Monitor and iterate. Regularly ask Chinese AI assistants questions about your industry and see how you stack up against competitors. The landscape is shifting rapidly — what works today may need adjustment in six months.
📋 GEO Playbook Takeaways
- 🤔 Phase 1 (Now): Organic only — build authority before ads launch
- 📝 Foundation: Claim Baidu Baike + establish Zhihu presence
- 📈 Content: Native Chinese thought leadership, not machine translation
- 🤝 Relationships: Earn mentions from credible sources — citations beget citations
- 📊 Monitor: Regularly test AI visibility and iterate
⚠️ Common Mistakes to Avoid
Machine translation is not a content strategy. Running English content through automated translation tools produces garbled, unnatural Chinese. Chinese readers can spot it immediately, and it damages rather than enhances your brand perception. Invest in native Chinese writers who understand your industry.
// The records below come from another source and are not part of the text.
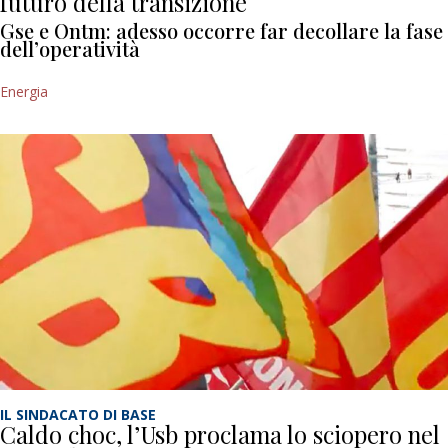
futuro della transizione
Gse e Ontm: adesso occorre far decollare la fase
dell’operatività
Energia
IL SINDACATO DI BASE
Caldo choc, l’Usb proclama lo sciopero nel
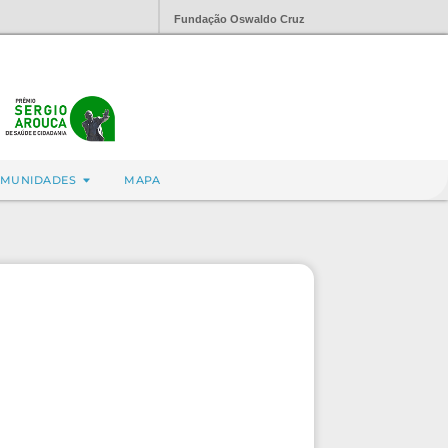
Fundação Oswaldo Cruz
MUNIDADES
MAPA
Keyword stuffing doesn't work. The old SEO playbook — repeating target terms endlessly — is not only ineffective for GEO, it can actively harm your brand. AI models are sophisticated enough to detect manipulation attempts, and the reputational cost of being labeled a "content manipulator" is high.
One-time efforts don't compound. GEO is not a campaign — it's a practice. A single Baidu Baike entry won't move the needle. Consistent, ongoing presence across multiple authoritative platforms is what builds the kind of signals AI models learn to trust.
🔐 The Window Is Closing
Here's the uncomfortable truth: the GEO window won't stay open forever. Right now, the space is relatively uncrowded. Most foreign brands haven't figured this out. Most Chinese brands are still figuring it out.
But every month that passes, the competitive landscape gets denser. The companies that establish authority now will have structural advantages — training data presence, citation networks, platform relationships — that late entrants cannot easily replicate.
The AI revolution in China isn't coming. It's here. 50 billion RMB in red packets during Chinese New Year was the starting gun. The race is on.
The only question is whether your brand will be in the answer.